I have carefully considered the question of costs and, in my opinion, the proper result is that each party should pay its own costs of the whole proceedings so that there will be no order as to costs.
I was asked by counsel for the applicants to make a special order for costs relating to the calling of Mr. Anderson, the author of the copyright in the drawing logo. He resides in New Zealand and travelled to Perth at the request of the applicants especially for the purpose of giving evidence in this case. His evidence lasted approximately 30 minutes. His evidence in chief was directed to a small, but not unimportant, aspect of the case for the second applicant based on infringement of copyright. No request was made on behalf of the applicants for leave to take his evidence by affidavit. If such a request had been made I can see no reason why I would not have granted it; and it would then have been necessary for the respondents to decide whether they wished to run the risk of bearing the burden of paying Mr. Anderson's costs and expenses of attendance by requiring him to attend for cross-examination.

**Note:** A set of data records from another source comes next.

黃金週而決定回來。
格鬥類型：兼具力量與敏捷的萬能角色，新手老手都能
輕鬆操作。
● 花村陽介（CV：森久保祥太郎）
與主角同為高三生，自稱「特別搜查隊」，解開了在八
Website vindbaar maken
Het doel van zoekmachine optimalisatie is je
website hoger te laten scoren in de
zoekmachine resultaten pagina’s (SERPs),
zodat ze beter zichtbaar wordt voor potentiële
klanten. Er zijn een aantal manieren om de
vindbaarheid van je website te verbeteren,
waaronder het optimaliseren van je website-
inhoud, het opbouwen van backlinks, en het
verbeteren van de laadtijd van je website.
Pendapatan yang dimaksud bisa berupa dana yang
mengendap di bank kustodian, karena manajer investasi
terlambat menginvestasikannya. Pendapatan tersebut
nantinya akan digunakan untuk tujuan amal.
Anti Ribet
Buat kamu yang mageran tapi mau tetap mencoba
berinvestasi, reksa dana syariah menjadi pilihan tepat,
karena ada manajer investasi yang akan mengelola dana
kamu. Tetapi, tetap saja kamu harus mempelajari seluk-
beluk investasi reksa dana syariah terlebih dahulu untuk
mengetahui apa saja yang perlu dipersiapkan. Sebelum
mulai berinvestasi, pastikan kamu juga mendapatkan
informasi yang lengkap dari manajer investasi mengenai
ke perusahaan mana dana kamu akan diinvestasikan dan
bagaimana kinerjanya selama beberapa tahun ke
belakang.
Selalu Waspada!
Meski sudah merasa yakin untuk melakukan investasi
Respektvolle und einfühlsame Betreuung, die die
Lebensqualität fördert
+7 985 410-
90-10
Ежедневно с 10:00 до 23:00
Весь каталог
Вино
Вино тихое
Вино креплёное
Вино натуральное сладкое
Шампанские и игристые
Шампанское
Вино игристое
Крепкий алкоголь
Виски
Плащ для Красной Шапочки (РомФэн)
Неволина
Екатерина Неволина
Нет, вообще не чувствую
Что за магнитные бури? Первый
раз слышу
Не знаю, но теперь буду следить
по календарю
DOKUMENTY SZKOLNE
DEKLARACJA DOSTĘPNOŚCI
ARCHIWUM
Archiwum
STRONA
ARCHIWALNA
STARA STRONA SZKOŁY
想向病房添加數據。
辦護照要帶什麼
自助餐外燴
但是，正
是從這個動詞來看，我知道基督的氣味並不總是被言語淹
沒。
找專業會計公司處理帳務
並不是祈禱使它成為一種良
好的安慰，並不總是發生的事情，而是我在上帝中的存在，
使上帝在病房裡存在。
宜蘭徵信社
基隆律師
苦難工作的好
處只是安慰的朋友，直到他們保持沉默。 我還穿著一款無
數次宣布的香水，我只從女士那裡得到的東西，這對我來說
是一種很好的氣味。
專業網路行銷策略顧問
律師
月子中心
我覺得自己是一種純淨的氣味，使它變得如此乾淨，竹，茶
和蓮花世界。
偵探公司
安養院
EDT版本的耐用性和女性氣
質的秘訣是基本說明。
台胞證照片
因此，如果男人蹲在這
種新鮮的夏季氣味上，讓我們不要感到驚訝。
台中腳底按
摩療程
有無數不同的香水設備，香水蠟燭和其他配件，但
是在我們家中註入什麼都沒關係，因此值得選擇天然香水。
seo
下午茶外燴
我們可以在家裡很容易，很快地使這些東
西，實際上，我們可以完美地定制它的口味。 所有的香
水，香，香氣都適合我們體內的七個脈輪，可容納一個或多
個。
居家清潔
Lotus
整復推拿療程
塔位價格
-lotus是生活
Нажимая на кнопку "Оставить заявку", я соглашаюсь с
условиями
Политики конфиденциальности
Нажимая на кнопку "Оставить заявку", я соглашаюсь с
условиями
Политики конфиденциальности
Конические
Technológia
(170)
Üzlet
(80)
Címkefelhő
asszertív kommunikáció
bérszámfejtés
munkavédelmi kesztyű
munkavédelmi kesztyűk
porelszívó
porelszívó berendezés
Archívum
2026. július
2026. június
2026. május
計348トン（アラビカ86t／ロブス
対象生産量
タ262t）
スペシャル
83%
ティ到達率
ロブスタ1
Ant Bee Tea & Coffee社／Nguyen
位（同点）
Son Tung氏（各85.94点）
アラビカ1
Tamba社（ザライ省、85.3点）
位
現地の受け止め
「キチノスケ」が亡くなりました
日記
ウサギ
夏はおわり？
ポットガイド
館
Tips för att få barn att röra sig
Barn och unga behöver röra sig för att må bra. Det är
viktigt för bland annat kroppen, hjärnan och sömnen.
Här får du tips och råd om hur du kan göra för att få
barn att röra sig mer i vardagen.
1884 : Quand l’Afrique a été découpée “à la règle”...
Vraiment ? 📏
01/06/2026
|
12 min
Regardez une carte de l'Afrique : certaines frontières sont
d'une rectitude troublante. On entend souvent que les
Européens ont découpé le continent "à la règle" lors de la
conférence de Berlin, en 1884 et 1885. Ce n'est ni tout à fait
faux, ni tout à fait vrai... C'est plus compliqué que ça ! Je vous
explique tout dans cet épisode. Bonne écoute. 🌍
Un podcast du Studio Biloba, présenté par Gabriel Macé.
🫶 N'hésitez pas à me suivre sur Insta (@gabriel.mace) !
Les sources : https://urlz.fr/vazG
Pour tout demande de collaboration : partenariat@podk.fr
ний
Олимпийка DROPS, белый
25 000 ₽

Although it is not necessary for me to make any special order for costs because in my view each party should pay its own costs, if there had been an order for costs in favour of the applicants I would have ordered that the applicants bear, in any event, the costs and expenses of and relating to the attendance of Mr. Anderson.
The orders of the Court are as follows:-
1. That the first respondent by itself its servants and agents be restrained from engaging in conduct in trade or commerce that is misleading or deceptive or is likely to mislead or deceive by representing that its business is the business of the fifth applicant or the third applicant.
2. That the first respondent by itself its servants and agents be restrained in connection with the supply of goods or services from representing that its business is associated with or affiliated with or has the sponsorship or approval of the applicants or any of them.
3. That the second respondent, Alexander Gregory Smith, be restrained from aiding, abetting, counselling or procuring the first respondent in any conduct forbidden by orders 1. and 2. above and from being in any way directly or indirectly knowingly concerned in or a party to any such conduct.
4. That the first respondent by itself its servants and agents be restrained from infringing the second applicant's copyright in the design or logo comprising a stylised representation of eight hydraulic couplings arranged in a particular configuration and appearing in Exhibit 3 page 11 by publishing or causing to be published any design or logo substantially or colourably similar thereto.
5. That any party be at liberty to apply on three days' notice to vary any of the foregoing orders.That there be no order as to costs.